ACTIVITY:
Look below for the line containing "94: (540, 177)"; from there through the line containing "114: (462, 214)", both lines included, please set down each line exactly and nothing else.

DATA SUPPLIED:

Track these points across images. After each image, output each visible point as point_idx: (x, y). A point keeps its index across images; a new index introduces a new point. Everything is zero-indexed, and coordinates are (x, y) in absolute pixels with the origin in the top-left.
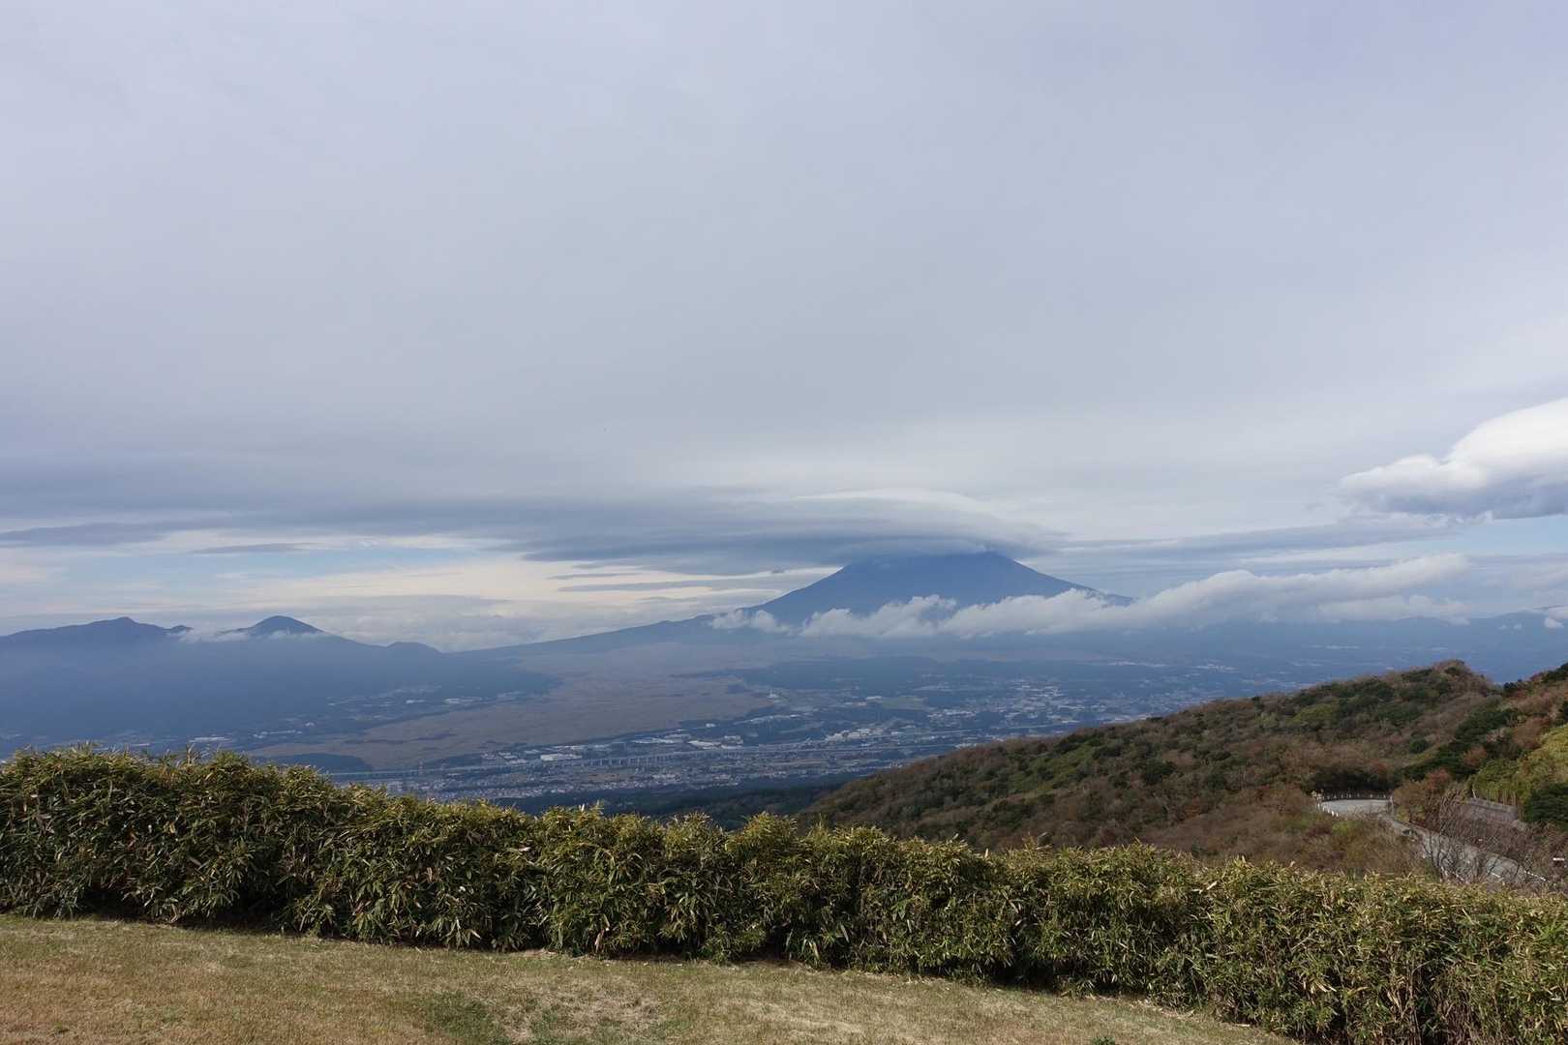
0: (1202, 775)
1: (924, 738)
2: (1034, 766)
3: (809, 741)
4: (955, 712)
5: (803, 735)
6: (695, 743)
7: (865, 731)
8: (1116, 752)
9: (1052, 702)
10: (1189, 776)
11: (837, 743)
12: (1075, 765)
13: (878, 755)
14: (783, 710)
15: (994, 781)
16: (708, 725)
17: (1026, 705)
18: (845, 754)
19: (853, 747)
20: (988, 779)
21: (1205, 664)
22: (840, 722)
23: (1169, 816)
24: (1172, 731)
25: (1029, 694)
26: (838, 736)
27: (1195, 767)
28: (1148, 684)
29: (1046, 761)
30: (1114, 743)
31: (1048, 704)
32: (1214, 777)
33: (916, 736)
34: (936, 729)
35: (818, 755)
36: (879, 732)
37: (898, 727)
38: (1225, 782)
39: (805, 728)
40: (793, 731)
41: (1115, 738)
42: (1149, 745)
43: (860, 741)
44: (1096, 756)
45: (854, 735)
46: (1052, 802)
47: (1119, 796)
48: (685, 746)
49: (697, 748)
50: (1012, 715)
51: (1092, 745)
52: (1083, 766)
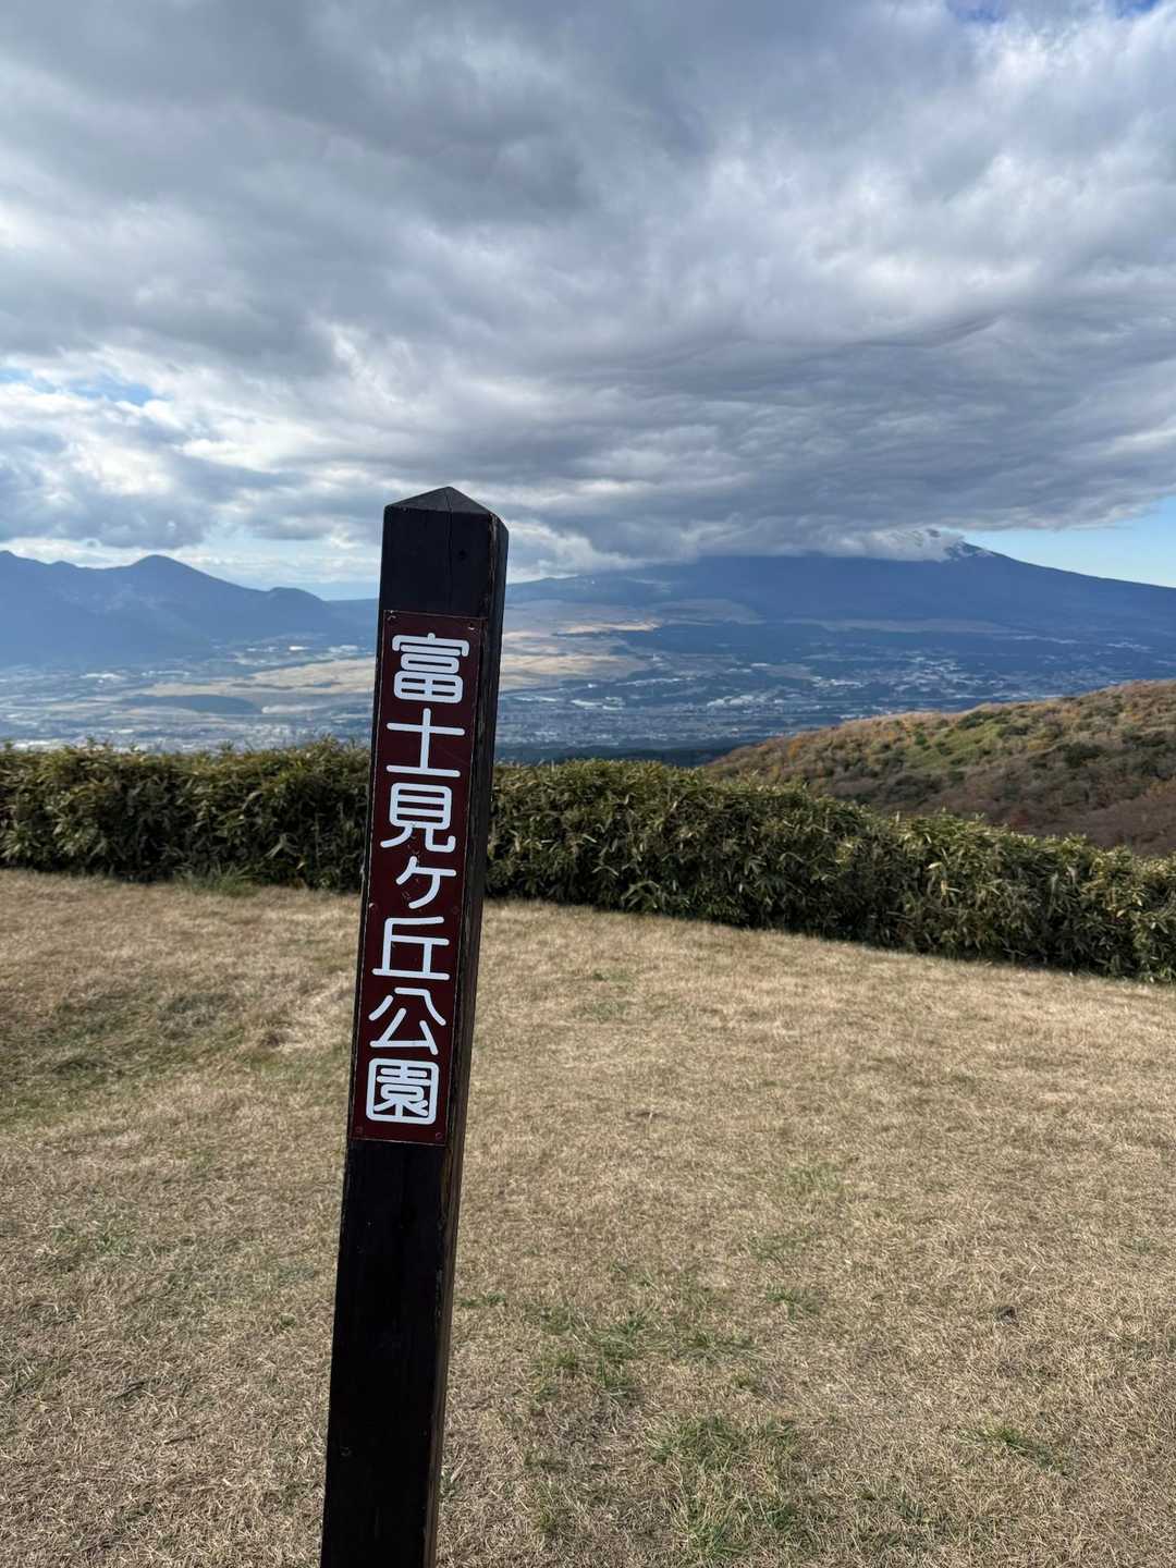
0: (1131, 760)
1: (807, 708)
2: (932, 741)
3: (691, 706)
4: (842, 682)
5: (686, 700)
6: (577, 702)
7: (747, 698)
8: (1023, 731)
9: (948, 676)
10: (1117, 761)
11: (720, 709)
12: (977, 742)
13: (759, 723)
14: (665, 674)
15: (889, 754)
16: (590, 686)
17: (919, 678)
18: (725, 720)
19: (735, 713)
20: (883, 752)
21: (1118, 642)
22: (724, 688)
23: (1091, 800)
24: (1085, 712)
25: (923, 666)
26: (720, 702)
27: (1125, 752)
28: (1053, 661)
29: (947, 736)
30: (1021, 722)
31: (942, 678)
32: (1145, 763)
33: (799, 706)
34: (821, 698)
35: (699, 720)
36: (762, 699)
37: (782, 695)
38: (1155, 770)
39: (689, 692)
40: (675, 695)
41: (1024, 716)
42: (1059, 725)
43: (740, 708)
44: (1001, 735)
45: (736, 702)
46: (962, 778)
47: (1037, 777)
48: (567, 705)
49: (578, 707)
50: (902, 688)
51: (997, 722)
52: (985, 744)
==
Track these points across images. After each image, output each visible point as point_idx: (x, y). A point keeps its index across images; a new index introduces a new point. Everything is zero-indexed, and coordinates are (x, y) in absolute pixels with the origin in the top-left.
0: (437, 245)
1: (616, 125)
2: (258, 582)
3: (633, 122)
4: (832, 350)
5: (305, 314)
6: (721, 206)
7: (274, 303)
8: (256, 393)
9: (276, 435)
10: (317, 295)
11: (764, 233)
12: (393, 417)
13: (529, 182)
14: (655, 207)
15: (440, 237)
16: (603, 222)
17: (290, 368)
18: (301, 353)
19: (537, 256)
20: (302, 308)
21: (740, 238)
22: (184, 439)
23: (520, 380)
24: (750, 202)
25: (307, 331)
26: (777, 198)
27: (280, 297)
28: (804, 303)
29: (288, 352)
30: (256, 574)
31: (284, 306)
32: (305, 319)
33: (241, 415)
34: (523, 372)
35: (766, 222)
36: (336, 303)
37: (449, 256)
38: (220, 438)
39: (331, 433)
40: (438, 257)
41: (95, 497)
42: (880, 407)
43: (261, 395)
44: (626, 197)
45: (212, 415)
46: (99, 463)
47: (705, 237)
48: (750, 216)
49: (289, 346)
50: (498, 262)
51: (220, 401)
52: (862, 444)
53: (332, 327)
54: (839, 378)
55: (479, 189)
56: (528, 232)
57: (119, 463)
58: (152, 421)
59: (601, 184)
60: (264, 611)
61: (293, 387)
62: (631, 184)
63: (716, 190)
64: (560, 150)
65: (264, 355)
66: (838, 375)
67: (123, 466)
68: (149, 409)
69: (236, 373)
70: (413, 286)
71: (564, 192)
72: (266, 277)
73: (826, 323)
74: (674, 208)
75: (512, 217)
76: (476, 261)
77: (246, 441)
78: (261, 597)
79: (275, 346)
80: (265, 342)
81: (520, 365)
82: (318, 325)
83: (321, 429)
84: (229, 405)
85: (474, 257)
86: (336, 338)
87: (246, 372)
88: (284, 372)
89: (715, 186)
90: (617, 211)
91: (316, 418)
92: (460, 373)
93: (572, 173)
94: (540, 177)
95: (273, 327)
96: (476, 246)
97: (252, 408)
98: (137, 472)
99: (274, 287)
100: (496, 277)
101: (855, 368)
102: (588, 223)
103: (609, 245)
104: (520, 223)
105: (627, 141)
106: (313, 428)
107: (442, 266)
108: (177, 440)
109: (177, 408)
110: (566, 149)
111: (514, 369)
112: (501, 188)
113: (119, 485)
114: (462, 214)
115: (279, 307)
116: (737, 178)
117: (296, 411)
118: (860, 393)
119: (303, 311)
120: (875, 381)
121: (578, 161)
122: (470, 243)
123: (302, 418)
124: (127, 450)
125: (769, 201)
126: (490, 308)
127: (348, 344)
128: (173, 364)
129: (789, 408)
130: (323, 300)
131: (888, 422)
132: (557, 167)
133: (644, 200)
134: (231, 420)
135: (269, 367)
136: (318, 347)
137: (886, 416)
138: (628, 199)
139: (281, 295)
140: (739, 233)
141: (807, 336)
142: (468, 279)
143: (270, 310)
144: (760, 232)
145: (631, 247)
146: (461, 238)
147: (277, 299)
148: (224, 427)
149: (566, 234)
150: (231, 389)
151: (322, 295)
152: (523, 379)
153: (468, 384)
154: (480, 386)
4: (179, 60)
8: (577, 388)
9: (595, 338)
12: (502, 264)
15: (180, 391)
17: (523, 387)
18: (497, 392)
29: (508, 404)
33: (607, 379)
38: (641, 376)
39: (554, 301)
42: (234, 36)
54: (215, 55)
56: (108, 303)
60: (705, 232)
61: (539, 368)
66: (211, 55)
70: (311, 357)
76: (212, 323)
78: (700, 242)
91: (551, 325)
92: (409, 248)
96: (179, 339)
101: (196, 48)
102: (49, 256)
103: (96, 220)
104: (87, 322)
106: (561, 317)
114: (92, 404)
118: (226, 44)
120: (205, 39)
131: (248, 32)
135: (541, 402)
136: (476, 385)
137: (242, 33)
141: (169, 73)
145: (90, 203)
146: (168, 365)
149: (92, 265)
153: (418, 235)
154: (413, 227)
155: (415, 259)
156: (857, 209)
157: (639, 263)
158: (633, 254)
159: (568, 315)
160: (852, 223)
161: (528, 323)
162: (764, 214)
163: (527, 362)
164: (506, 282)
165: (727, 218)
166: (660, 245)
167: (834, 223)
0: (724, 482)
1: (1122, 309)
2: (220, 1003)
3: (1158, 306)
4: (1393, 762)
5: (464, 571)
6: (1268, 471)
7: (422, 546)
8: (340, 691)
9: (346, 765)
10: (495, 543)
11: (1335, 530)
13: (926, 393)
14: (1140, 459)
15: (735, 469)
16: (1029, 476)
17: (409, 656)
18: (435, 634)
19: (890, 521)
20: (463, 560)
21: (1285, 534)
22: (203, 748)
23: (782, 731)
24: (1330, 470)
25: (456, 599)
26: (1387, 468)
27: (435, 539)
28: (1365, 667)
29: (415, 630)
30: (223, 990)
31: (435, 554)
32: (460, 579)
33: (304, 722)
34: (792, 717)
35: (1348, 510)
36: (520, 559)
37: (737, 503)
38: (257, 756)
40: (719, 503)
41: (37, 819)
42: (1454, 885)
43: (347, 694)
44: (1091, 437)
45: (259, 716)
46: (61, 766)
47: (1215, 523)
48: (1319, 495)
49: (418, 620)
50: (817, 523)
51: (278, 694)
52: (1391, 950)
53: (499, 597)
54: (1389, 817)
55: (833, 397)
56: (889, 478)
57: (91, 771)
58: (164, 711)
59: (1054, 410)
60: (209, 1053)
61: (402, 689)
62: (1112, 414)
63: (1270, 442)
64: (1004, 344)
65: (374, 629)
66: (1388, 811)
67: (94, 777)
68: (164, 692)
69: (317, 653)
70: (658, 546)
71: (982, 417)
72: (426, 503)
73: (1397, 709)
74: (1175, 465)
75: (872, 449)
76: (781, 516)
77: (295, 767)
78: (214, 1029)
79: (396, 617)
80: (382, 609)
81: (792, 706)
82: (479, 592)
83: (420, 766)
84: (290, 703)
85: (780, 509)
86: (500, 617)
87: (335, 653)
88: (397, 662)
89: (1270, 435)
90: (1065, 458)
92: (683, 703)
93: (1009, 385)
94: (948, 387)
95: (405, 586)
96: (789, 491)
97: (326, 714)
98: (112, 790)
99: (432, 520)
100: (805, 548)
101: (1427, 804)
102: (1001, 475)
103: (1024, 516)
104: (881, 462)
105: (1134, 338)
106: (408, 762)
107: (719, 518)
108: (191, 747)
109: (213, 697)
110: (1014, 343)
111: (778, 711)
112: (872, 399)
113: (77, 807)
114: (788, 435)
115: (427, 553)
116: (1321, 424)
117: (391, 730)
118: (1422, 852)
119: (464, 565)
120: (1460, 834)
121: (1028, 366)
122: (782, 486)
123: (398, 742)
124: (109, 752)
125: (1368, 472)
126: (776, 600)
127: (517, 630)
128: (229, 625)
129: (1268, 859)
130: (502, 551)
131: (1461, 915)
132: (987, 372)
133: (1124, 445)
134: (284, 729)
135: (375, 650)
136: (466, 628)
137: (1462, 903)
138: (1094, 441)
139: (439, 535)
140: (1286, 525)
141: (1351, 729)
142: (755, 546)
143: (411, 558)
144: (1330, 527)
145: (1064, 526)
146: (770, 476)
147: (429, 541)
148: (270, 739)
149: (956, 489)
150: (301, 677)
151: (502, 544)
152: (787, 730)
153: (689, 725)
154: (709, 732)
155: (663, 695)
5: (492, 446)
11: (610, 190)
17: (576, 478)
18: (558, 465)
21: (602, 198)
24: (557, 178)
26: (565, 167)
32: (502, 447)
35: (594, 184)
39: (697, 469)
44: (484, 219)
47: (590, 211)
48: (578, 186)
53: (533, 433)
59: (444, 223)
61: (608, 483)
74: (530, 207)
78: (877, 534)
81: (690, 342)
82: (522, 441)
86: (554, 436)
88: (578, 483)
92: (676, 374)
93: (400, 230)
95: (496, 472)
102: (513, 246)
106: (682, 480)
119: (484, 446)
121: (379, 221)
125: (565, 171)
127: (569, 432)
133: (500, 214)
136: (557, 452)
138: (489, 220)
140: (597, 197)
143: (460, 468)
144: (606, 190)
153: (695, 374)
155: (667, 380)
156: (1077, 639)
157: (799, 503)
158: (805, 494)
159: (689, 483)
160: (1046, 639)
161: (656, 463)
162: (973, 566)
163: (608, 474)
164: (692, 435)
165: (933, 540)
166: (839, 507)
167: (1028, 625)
---
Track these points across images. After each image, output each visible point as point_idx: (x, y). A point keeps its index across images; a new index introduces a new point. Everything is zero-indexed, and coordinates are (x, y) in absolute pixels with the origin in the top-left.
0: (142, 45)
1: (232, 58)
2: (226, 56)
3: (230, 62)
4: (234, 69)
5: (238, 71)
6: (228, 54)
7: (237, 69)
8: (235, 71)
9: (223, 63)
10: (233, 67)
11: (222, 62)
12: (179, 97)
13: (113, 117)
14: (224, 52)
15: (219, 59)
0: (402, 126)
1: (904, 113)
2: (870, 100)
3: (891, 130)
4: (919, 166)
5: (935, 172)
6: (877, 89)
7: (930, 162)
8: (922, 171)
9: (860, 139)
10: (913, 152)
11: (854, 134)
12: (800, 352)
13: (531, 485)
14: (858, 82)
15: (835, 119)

RESPONSE AREA:
94: (540, 177)
95: (273, 327)
96: (476, 246)
97: (252, 408)
98: (137, 472)
99: (274, 287)
100: (496, 277)
101: (855, 368)
102: (588, 223)
103: (609, 245)
104: (520, 223)
105: (627, 141)
106: (313, 428)
107: (442, 266)
108: (177, 440)
109: (177, 408)
110: (566, 149)
111: (514, 369)
112: (501, 188)
113: (119, 485)
114: (462, 214)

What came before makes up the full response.